Oxigênio da Terra vai acabar? Ciência revela quando
O oxigênio da Terra vai acabar em escalas de tempo geológicas, segundo estudos científicos recentes. Modelos climáticos e biogeoquímicos indicam que, em cerca de um bilhão de anos, a atmosfera perderá grande parte do oxigênio, tornando o planeta inóspito para a vida complexa como conhecemos.
A ideia de que o oxigênio da Terra vai acabar pode parecer absurda, já que respiramos esse gás como se fosse eterno. No entanto, a ciência mostra que a atmosfera atual é resultado de um equilíbrio delicado entre processos biológicos, geológicos e solares. Esse equilíbrio não é permanente e tem prazo de validade em termos geológicos.
De acordo com as simulações científicas mais recentes, a redução nos níveis de oxigênio atmosférico pode começar em cerca de 10 mil anos. Embora esse intervalo pareça enorme sob a perspectiva humana, ele é considerado relativamente curto quando comparado às escalas do tempo geológico.
A partir desse ponto inicial, a queda do oxigênio ocorreria de forma lenta, porém contínua, intensificando-se ao longo de milhões de anos. Uma vez desencadeado, esse processo tende a ser irreversível para a manutenção da vida complexa, provocando transformações profundas e definitivas na biosfera terrestre.
Em 2021, pesquisadores publicaram na revista Nature Geoscience um estudo que simulou o futuro da atmosfera terrestre. Utilizando modelos computacionais avançados, os cientistas analisaram a evolução do Sol, do clima e dos ciclos químicos que controlam o oxigênio. O resultado indica que o oxigênio da Terra vai acabar muito antes do próprio planeta ser destruído.
O Sol se torna mais quente à medida que envelhece. Esse aumento gradual de energia intensifica o intemperismo das rochas na superfície terrestre, um processo que remove dióxido de carbono da atmosfera. Com menos CO₂ disponível, a fotossíntese se torna cada vez mais difícil, afetando diretamente a produção de oxigênio.
Plantas, algas e cianobactérias produzem oxigênio por meio da fotossíntese. Porém, quando o CO₂ cai abaixo de níveis críticos, a maioria das plantas deixa de funcionar corretamente. Nesse cenário, a produção de oxigênio despenca, confirmando que o oxigênio da Terra vai acabar quando a fotossíntese não puder mais sustentar o sistema.
Sem reposição biológica, o oxigênio atmosférico começa a ser consumido por reações químicas naturais. A oxidação de rochas e de matéria orgânica enterrada remove rapidamente o O₂ do ar. Em pouco tempo, os níveis caem para menos de 1% do que conhecemos hoje.

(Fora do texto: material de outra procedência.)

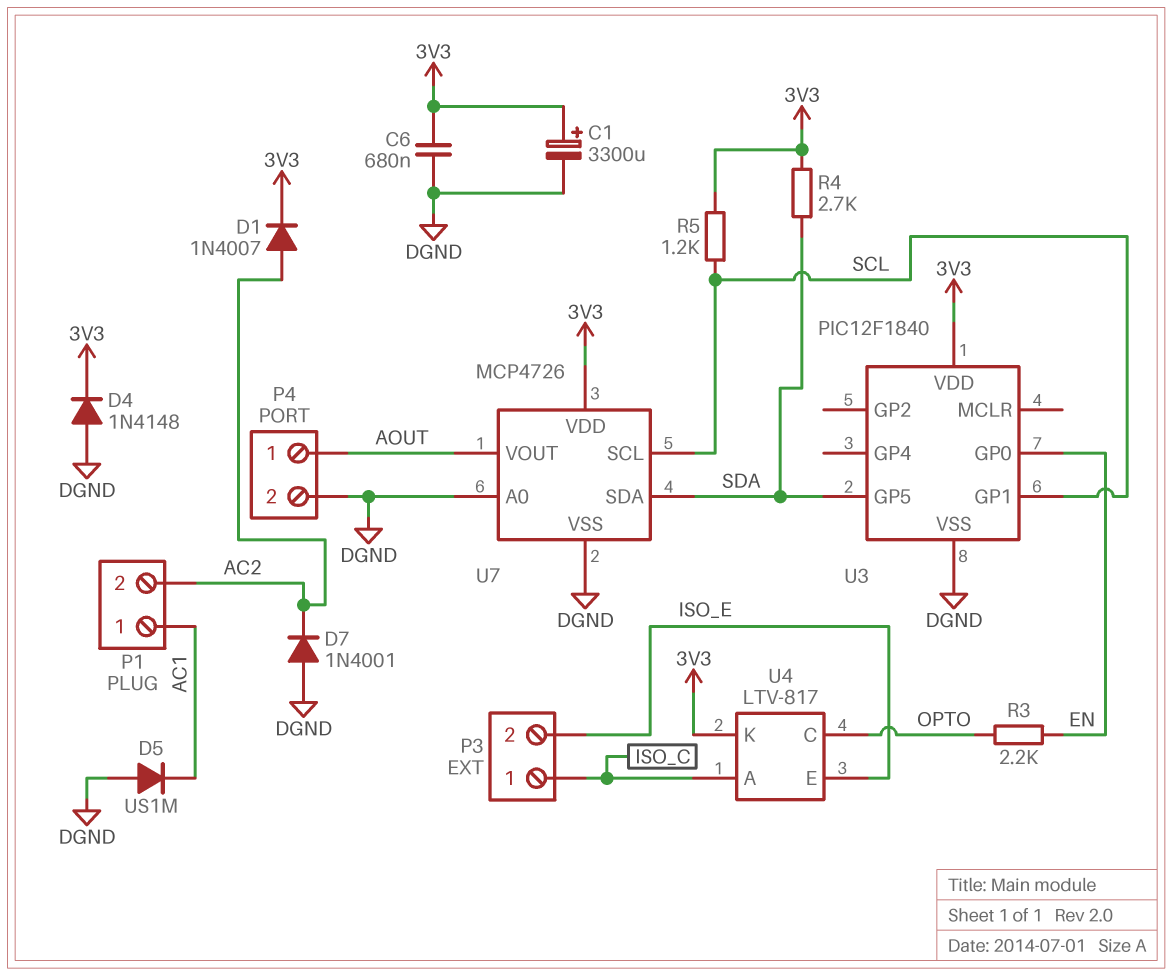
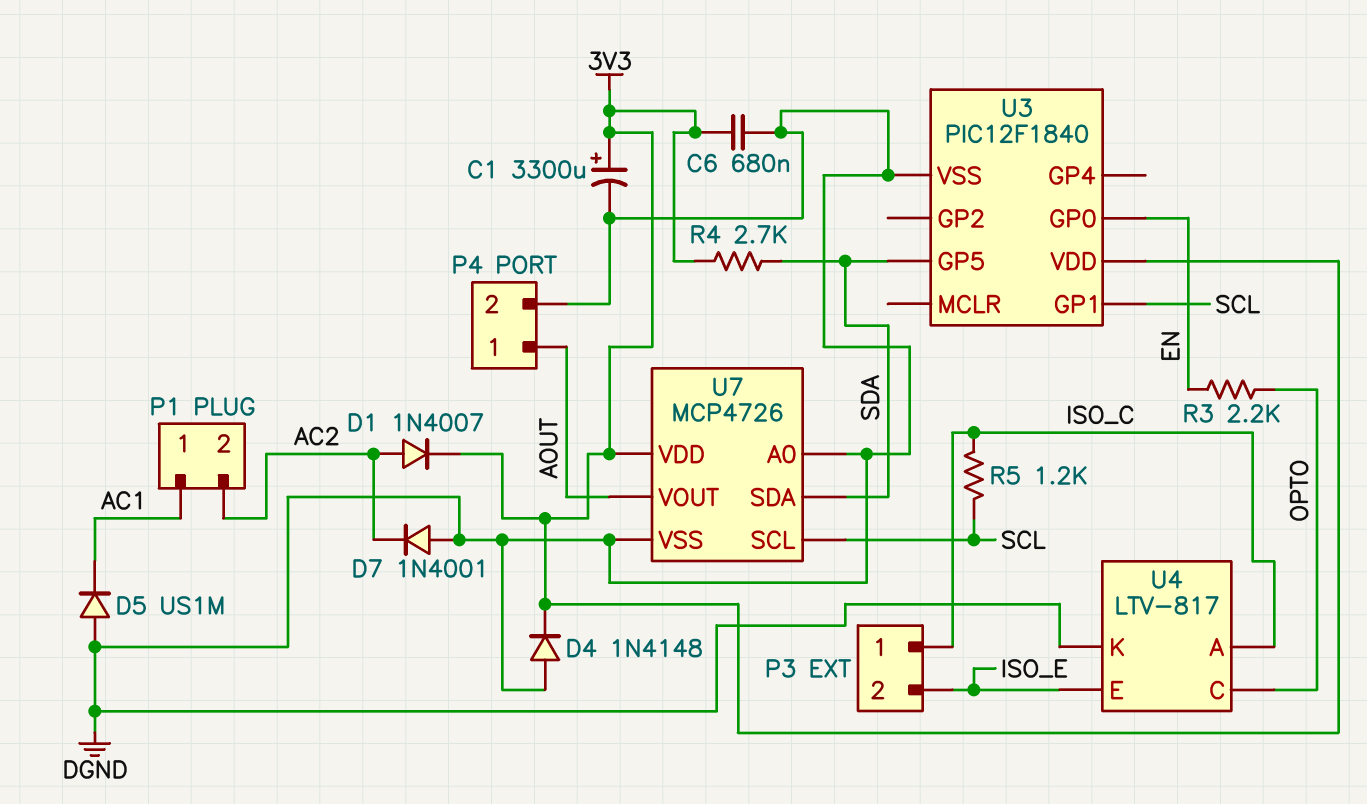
R5: 1.2k (3V3, SCL) -> 1.2k (ISO_C, SCL)
U4 pin K: 3V3 -> DGND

As simulações indicam que o colapso do oxigênio ocorrerá entre 1 e 1,5 bilhão de anos no futuro. Antes disso, o planeta entrará em uma fase de transição lenta, mas irreversível. Quando o processo se intensificar, a vida aeróbica complexa não sobreviverá, reforçando que o oxigênio da Terra vai acabar em termos científicos.
A Terra será dominada por microrganismos anaeróbicos, semelhantes aos que existiam antes da Grande Oxigenação. A atmosfera terá altos níveis de metano e dióxido de carbono, lembrando versões primitivas do planeta. Humanos, animais e plantas complexas não existirão mais.
Esse fenômeno mostra que atmosferas ricas em oxigênio são temporárias. Para a astrobiologia, isso significa que encontrar vida complexa no universo é ainda mais difícil, pois o oxigênio só permanece por uma fração da vida de um planeta.
Aqui está uma conclusão mais detalhada e impactante para o seu texto, focada em amarrar os pontos científicos com uma reflexão sobre a resiliência do planeta:
O fim do oxigênio na Terra não deve ser encarado como um evento apocalíptico súbito, mas sim como a conclusão de um ciclo biológico monumental. A “Era do Oxigênio” em que vivemos é, na verdade, uma breve janela de oportunidade na história cósmica. O estudo da Nature Geoscience reforça que a presença de uma atmosfera rica em O₂ é uma característica transitória, sustentada por um equilíbrio frágil entre o brilho crescente do Sol e a capacidade das plantas de processar dióxido de carbono.
Quando atingirmos o marco de 1 bilhão de anos, a Terra não deixará de ser um planeta vivo, mas voltará às suas raízes. Ela retornará ao estado de um mundo anaeróbico, onde microrganismos extremófilos — os verdadeiros herdeiros do planeta — continuarão a prosperar em um ambiente que, para nós, seria tóxico.